Der Grundpreis von Fable 5.1 bleibt bei 10 US-Dollar je Million Eingabetoken und 50 US-Dollar je Million Ausgabetoken. Anthropic senkte jedoch den Preis für das Lesen bereits zwischengespeicherten Kontexts. Auf Basis von vier Wochen eigener Nutzung schätzt das Unternehmen rund 25 Prozent Ersparnis bei typischen Lasten und bis zu etwa 45 Prozent bei kontextreichen Agentenaufgaben. Das hängt vom Cache-Anteil ab und ist keine allgemeine Preissenkung für alle Token.
In Anthropics Prüfungen erreichte Fable 5.1 bei Terminal‑Bench Science 0.1 52,6 Prozent und bei Terminal‑Bench 4.0 55,8 Prozent; Mythos kam beim zweiten Test auf 60,9 Prozent. Die Tests liefen mit Produktionsschutz, teils unter angepassten Bedingungen, weshalb Firmenvergleiche vorsichtig zu lesen sind. Anthropic meldet außerdem 60 Prozent weniger fälschliche Sicherheitsblockaden bei Cyberaufgaben.

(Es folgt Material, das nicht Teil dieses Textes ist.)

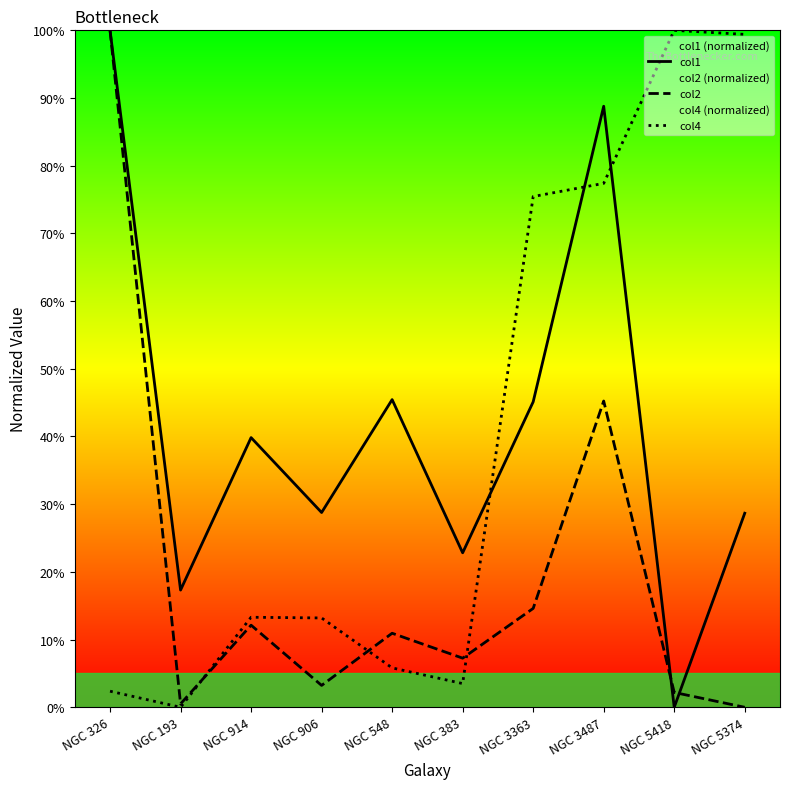

True or false: col2 has more than 0 interior local peaks.

True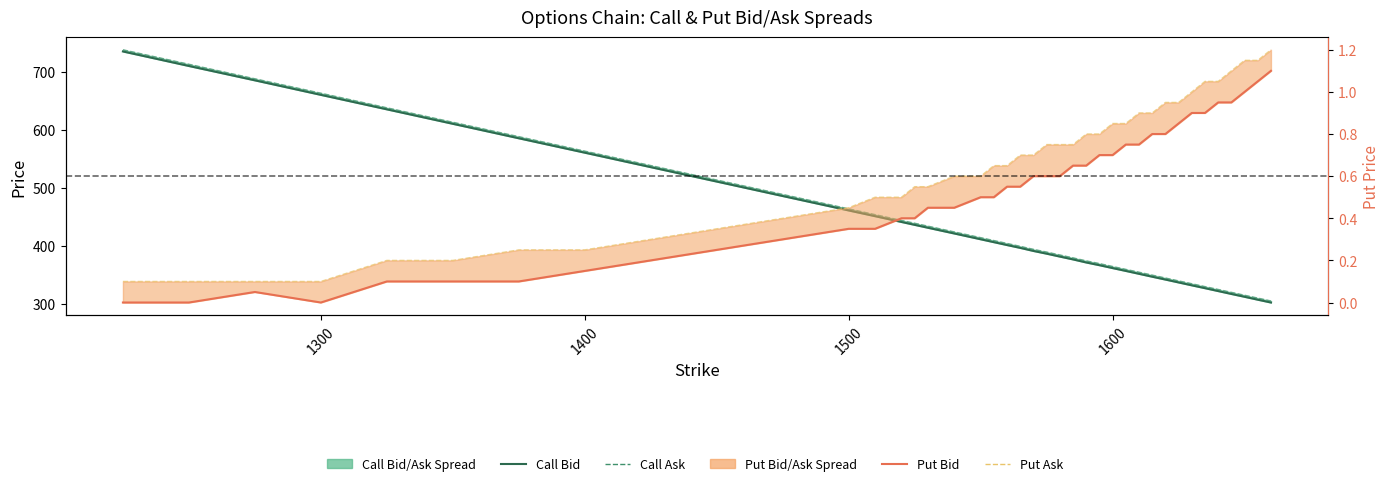

Is this an area chart (filled region under the line)?

No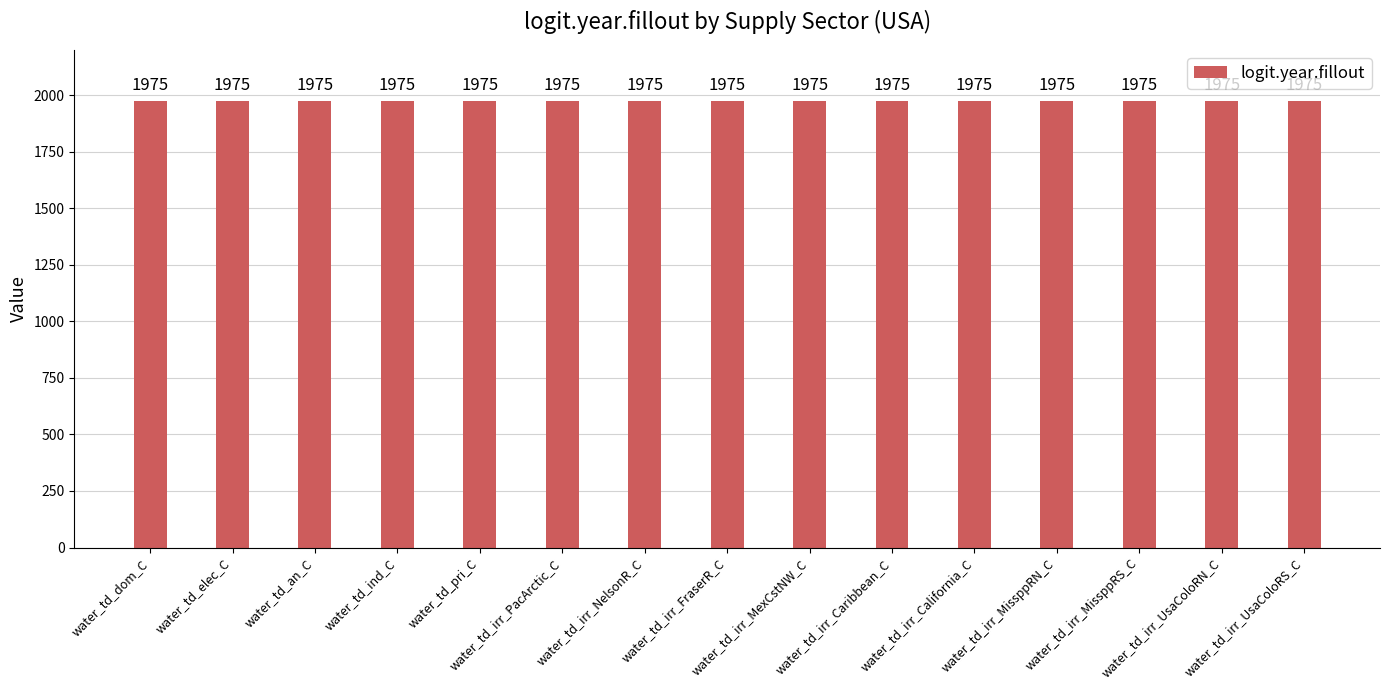

Does the chart contain any negative values?

No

Anthropic veröffentlichte zudem Experimente, in denen Mythos Proteinbinder entwarf und Rechenkerne optimierte. Eine Trefferquote von fast 50 Prozent über zwölf Zielproteine und eine bis zu zehnfach bessere Affinität bei drei Zielen wurden innerhalb des vom Unternehmen beschriebenen Projekts im Labor bestätigt; eine unabhängige begutachtete Demonstration ist das noch nicht. Die Systemkarte räumt zudem ein, dass Mythos beim gesamten Fehlverhalten etwas schlechter als Claude Opus 5, aber besser als Mythos 5 abschneidet.